TASK TO CARRY OUT: Rewrite the lines of the entries from the line with "order: Gentianales" to the line with "scientific name: Phytolacca acinosa", swapping "scientific name" for "Latin name" and keeping everything else the same.

▼

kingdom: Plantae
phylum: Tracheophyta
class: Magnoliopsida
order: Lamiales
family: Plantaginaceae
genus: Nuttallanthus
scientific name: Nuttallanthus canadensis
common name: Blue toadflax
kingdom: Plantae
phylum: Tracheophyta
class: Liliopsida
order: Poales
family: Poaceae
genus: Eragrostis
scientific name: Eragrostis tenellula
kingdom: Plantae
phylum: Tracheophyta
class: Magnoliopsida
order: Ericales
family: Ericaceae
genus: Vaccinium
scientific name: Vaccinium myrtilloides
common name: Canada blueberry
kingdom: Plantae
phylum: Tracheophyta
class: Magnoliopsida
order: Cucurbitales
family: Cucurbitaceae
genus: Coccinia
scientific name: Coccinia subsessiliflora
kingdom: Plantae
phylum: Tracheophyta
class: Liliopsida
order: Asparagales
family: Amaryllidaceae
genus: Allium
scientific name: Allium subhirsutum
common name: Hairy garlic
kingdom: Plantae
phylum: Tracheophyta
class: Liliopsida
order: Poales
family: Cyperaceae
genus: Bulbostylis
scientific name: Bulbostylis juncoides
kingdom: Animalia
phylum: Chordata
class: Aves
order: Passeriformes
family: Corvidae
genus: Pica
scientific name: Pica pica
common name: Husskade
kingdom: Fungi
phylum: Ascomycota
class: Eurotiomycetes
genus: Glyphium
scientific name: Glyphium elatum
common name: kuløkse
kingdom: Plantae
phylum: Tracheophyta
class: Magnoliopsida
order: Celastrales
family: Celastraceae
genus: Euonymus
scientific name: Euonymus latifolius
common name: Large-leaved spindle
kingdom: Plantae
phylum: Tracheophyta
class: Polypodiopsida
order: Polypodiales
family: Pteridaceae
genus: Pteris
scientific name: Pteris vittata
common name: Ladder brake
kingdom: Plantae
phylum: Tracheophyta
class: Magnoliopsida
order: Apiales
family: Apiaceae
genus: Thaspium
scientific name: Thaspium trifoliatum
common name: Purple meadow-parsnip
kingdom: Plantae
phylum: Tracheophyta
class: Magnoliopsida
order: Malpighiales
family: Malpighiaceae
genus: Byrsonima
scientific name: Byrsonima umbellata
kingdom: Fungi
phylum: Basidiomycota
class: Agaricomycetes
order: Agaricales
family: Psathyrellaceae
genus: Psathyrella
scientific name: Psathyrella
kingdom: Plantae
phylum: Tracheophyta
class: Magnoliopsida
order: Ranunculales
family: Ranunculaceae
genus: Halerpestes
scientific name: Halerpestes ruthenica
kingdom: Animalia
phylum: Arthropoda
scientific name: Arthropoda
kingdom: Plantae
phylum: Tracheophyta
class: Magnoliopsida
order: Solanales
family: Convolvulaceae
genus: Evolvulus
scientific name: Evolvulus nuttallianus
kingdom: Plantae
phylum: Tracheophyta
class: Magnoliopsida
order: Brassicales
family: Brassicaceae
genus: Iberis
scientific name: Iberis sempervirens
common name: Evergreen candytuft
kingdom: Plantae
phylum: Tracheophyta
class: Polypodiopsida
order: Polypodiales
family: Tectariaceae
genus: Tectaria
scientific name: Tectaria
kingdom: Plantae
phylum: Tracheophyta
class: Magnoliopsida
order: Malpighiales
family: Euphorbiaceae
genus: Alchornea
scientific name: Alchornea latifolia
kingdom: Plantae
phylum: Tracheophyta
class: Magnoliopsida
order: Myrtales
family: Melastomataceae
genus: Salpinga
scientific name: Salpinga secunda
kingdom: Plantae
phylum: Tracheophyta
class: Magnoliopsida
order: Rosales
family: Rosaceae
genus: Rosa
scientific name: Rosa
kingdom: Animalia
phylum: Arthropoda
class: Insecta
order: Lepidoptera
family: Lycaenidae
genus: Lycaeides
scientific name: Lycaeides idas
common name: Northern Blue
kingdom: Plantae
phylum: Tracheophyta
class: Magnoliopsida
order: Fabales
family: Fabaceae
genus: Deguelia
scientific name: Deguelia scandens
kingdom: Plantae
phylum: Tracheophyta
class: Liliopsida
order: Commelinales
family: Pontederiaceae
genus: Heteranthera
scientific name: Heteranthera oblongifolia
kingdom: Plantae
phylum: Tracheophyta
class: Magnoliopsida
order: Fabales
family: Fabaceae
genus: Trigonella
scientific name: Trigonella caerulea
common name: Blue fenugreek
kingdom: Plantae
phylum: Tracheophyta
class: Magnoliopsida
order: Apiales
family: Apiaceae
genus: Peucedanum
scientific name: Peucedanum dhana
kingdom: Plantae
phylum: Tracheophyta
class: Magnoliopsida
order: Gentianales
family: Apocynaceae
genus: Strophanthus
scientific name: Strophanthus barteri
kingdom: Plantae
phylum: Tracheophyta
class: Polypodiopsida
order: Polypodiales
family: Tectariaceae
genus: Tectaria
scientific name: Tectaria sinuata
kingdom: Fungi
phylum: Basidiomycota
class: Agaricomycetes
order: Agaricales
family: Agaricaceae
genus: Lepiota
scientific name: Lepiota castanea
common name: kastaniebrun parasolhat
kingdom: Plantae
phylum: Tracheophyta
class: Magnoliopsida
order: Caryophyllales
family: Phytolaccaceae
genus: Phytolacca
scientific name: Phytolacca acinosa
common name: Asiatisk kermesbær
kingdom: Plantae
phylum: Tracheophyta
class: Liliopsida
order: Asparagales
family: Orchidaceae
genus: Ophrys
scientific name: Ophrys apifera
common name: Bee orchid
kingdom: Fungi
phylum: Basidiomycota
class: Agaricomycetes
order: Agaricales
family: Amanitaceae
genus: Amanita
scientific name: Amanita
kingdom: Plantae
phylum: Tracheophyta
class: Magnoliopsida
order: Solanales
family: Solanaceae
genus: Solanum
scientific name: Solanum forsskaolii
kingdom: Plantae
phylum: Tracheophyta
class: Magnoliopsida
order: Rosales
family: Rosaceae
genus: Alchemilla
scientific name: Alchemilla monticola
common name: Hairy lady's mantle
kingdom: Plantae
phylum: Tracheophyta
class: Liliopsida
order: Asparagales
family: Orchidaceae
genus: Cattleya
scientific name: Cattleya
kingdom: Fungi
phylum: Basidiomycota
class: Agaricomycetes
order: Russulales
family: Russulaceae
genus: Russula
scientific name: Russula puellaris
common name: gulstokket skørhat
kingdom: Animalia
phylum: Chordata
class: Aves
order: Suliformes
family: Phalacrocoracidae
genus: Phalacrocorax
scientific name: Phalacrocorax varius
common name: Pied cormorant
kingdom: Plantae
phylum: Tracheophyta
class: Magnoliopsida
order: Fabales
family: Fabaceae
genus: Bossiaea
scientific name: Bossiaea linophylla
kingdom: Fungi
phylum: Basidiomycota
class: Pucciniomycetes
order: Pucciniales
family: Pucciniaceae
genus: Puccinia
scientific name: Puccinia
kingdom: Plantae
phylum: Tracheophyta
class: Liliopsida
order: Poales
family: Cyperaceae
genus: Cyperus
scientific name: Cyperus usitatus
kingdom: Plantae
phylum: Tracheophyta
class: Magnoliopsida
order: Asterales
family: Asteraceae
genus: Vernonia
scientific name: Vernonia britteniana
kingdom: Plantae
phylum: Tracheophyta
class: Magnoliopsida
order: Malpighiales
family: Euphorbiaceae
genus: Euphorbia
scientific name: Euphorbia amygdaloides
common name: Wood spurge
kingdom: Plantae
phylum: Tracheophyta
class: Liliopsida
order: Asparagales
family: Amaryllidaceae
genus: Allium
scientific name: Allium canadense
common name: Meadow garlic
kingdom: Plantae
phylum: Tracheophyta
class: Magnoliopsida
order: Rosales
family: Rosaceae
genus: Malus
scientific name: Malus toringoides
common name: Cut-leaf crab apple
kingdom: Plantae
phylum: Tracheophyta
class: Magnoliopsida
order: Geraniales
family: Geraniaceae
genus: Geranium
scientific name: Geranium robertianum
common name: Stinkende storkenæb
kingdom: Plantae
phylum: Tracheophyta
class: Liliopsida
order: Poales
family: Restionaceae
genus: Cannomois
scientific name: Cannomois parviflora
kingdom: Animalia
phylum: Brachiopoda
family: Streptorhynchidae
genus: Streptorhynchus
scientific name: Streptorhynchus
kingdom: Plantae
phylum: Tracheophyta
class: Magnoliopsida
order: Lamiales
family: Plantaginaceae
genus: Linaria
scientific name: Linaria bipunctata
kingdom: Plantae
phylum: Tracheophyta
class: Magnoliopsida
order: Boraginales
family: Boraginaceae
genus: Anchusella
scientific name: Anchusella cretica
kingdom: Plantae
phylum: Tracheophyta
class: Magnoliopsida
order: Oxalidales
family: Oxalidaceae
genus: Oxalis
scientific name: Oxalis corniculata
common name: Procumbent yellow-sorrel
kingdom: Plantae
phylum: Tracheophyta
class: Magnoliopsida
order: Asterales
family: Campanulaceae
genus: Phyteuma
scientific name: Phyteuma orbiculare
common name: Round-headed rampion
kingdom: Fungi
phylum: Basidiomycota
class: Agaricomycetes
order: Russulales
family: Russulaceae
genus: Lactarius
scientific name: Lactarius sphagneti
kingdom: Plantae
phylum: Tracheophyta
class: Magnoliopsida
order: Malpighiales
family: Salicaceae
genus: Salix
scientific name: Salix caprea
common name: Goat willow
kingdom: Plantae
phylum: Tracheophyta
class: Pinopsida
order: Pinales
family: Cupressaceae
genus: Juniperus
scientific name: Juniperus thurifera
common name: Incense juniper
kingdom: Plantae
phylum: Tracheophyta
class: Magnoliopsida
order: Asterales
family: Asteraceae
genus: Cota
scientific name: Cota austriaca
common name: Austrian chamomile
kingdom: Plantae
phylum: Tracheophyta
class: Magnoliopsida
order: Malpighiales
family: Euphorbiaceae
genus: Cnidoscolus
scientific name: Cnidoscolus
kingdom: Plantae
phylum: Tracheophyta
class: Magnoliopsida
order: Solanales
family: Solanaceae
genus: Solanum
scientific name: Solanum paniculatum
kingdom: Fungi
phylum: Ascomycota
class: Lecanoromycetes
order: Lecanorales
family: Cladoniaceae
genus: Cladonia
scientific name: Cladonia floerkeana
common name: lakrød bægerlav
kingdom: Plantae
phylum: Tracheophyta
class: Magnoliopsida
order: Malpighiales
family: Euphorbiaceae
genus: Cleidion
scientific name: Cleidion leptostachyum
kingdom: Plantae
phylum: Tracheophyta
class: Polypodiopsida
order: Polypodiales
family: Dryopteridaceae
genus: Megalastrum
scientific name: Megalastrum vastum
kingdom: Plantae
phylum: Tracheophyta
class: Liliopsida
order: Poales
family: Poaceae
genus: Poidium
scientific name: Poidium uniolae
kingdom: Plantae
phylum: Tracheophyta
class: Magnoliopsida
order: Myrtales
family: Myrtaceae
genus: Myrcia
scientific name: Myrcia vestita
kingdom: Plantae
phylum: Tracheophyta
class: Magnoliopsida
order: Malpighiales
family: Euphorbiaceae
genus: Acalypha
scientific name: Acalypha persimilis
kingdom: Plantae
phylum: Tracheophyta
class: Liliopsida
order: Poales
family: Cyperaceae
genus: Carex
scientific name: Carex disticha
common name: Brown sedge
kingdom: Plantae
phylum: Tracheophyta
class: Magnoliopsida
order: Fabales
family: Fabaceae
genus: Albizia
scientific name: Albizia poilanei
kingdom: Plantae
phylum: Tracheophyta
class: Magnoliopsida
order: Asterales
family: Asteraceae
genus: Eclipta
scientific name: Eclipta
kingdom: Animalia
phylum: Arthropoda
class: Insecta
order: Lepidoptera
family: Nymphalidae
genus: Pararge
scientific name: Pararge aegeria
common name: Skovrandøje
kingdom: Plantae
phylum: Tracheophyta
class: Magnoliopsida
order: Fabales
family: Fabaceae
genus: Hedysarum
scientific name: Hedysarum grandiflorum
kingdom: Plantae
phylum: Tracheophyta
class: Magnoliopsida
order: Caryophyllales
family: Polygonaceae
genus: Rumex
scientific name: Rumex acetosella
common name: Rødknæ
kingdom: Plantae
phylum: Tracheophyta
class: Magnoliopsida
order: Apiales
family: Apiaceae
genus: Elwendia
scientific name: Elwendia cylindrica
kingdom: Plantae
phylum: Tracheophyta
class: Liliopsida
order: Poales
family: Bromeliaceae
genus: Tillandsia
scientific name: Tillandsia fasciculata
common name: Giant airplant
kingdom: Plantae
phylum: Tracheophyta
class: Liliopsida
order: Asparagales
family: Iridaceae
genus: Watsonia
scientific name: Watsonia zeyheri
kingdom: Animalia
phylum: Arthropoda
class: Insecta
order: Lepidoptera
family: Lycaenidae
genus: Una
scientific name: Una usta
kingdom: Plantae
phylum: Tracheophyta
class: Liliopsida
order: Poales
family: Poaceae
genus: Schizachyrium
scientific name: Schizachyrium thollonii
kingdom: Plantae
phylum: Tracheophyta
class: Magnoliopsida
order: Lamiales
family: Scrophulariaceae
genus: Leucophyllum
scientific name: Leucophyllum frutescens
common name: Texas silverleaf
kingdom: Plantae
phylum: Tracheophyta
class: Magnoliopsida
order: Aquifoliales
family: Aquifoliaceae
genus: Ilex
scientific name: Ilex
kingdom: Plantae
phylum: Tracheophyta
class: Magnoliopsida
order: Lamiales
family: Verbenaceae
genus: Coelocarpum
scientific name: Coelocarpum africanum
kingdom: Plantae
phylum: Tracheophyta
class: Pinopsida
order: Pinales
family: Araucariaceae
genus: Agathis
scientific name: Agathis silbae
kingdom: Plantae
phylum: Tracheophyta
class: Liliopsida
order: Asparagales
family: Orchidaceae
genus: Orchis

▲

RESULT FOR THIS EXERCISE:
order: Gentianales
family: Apocynaceae
genus: Strophanthus
Latin name: Strophanthus barteri
kingdom: Plantae
phylum: Tracheophyta
class: Polypodiopsida
order: Polypodiales
family: Tectariaceae
genus: Tectaria
Latin name: Tectaria sinuata
kingdom: Fungi
phylum: Basidiomycota
class: Agaricomycetes
order: Agaricales
family: Agaricaceae
genus: Lepiota
Latin name: Lepiota castanea
common name: kastaniebrun parasolhat
kingdom: Plantae
phylum: Tracheophyta
class: Magnoliopsida
order: Caryophyllales
family: Phytolaccaceae
genus: Phytolacca
Latin name: Phytolacca acinosa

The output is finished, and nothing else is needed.